The water is up to my waist. I can feel the beach dropping away sharply and the current is beginning to suck at my feet. I can’t go much farther. I lean forward and fling out my arms but he’s just out of reach. His eyes are wild with fear and his arms are flailing out in all directions. I take another step forward but I can’t feel anything beneath my feet and I jerk back, nearly falling down. The man screams and reaches toward me, just as a huge wave splashes my face, blinding me for a few seconds. When my eyes clear I can see the man is a bit nearer. It’s now or never, I think, and straining forward I manage to grab his wrist. He’s so slippery and heavy I almost let go, but Samir is in the water now and reaches us just in time. Together we heave the man back up to dry land and collapse on the ground.

I’m lying there practically dead myself and Trudy is whimpering and licking my face and then I hear Samir gasp. I open my eyes. It’s like a horror film.

I’m practically eyeball to eyeball with the man and his face is all bloody and bruised, one eye puffed up like a football. Terrified, I scrabble backward and grip Trudy to my chest so hard she yelps in pain.

“Is he dead?” I whisper, my teeth already beginning to chatter violently from the cold.

Samir doesn’t answer. He’s up on his knees, his fingers on the man’s wrist, looking for a pulse. If he’s not dead, I think, he will be soon. This bloke didn’t have time to get dressed this morning. He’s only wearing a pair of tatty shorts. Trudy escapes from my arms and starts to lick the man’s face, which seems a good idea, and then there’s a spluttering sound and Samir props up the lifeless-looking head, pushing Trudy away.

I know I should try and rub some life into his blue-looking legs. Grandpa was always going on about sailors practically freezing to death at sea. “Hypothermia. The body temperature drops quick on deck in winter,” he used to say, scanning the horizon.

But I can’t bring myself to touch the creepy flesh. Maybe he’s already dead, I think, and this is what they mean in books by being in “death throes.”

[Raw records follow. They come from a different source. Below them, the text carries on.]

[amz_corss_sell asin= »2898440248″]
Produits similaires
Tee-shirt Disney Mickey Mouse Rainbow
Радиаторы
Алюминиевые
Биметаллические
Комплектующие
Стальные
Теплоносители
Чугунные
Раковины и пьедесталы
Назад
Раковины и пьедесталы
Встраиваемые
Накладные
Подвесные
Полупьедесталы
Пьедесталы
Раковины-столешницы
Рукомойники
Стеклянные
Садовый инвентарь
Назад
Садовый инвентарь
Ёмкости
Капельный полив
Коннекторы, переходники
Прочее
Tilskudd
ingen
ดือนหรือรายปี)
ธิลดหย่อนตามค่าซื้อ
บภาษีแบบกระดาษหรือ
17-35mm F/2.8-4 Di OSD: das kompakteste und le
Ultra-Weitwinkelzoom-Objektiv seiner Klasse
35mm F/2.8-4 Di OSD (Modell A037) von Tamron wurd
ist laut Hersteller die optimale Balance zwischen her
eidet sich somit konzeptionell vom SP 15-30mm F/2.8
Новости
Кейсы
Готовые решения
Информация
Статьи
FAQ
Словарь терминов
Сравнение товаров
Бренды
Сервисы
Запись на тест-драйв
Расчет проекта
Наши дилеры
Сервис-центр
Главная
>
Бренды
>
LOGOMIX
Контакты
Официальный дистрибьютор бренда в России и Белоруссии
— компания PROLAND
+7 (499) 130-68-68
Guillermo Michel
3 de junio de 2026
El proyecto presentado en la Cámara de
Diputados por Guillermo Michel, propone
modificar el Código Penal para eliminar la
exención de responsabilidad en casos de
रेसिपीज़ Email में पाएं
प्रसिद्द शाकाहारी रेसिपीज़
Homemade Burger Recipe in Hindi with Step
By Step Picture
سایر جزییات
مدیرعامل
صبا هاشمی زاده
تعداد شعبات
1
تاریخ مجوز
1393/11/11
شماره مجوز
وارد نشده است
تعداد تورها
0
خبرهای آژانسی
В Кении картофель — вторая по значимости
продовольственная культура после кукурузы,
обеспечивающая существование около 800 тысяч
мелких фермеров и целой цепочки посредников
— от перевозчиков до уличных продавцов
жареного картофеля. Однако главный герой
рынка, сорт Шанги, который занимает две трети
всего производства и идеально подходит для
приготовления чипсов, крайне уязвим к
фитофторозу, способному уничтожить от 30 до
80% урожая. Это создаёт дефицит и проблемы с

I grab Trudy’s collar and pull her away. A weird sound like shouting under water comes from the man’s mouth and he opens his one good eye and some water dribbles from the corner of his mouth. Don’t be sick, I plead silently. I’m no good if someone’s sick.

But the man isn’t sick, instead a torrent of words pours out of his mouth, at first in a very croaky voice and then louder and louder, until he’s shouting like a lunatic and throwing his arms around.

Trouble is I can’t understand a word.